TASK GOAL — Could you retype only the lines from the one containing "middle_mouse_up()" through the final line of the entries, both included, skipping any images?

RECORDS SHOWN —
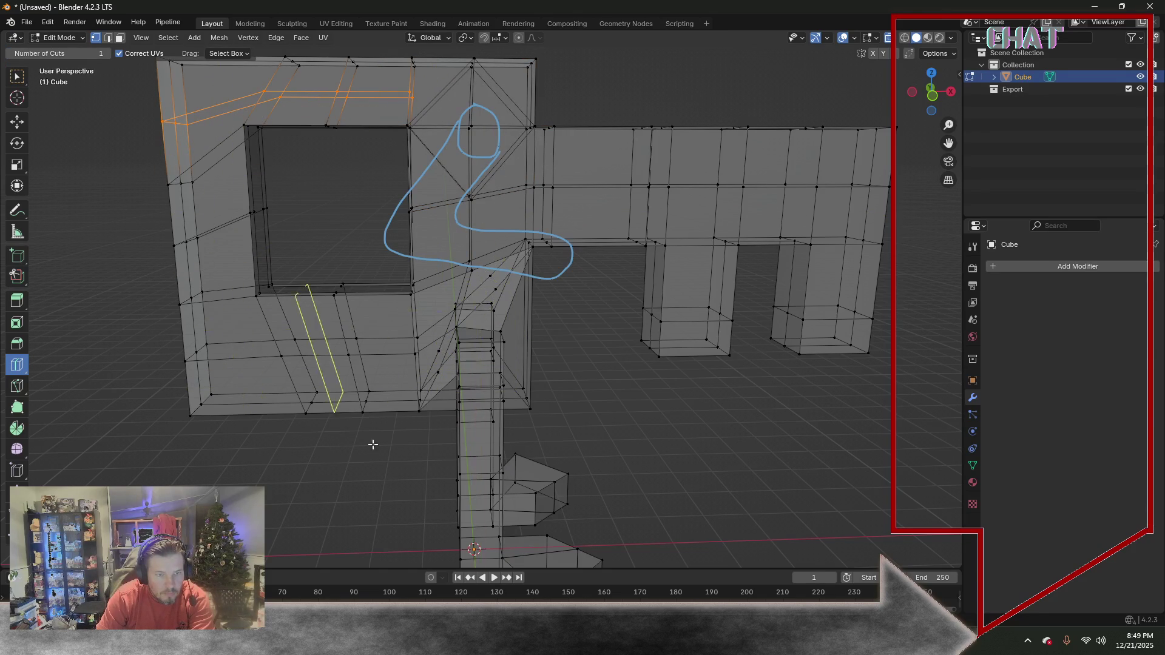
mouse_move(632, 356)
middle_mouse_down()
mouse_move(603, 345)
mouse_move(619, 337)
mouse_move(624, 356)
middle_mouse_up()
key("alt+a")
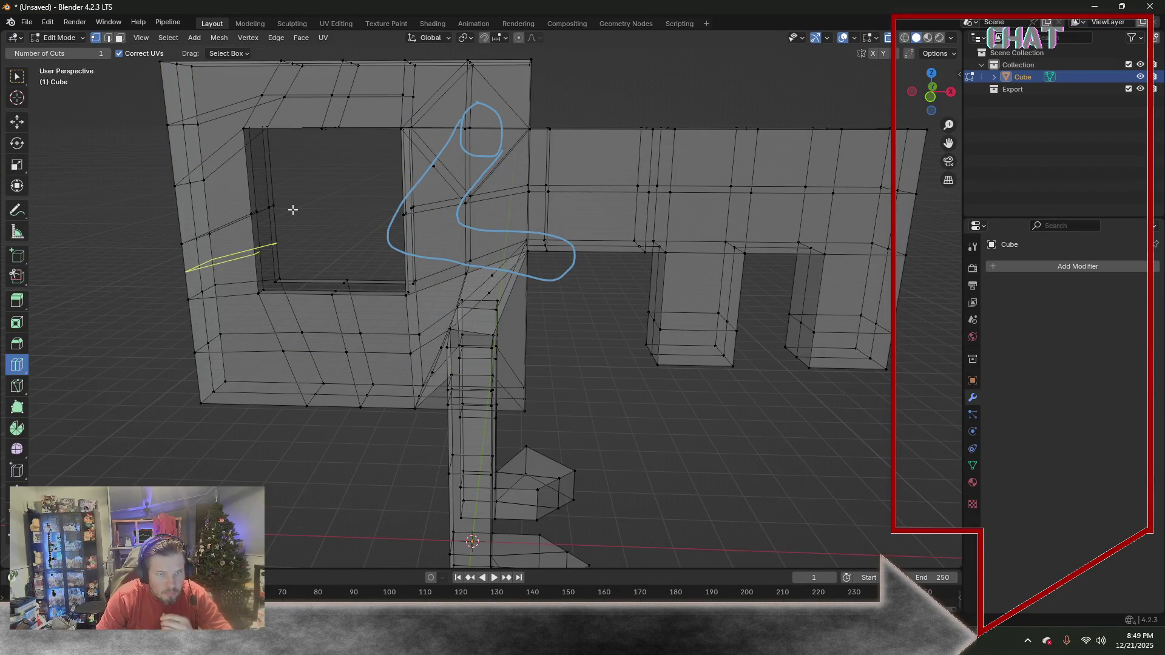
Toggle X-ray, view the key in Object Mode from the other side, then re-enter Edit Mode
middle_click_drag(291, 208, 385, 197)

EXERCISE ANSWER —
middle_mouse_up()
key("alt+a")
Toggle X-ray, view the key in Object Mode from the other side, then re-enter Edit Mode
middle_click_drag(291, 208, 385, 197)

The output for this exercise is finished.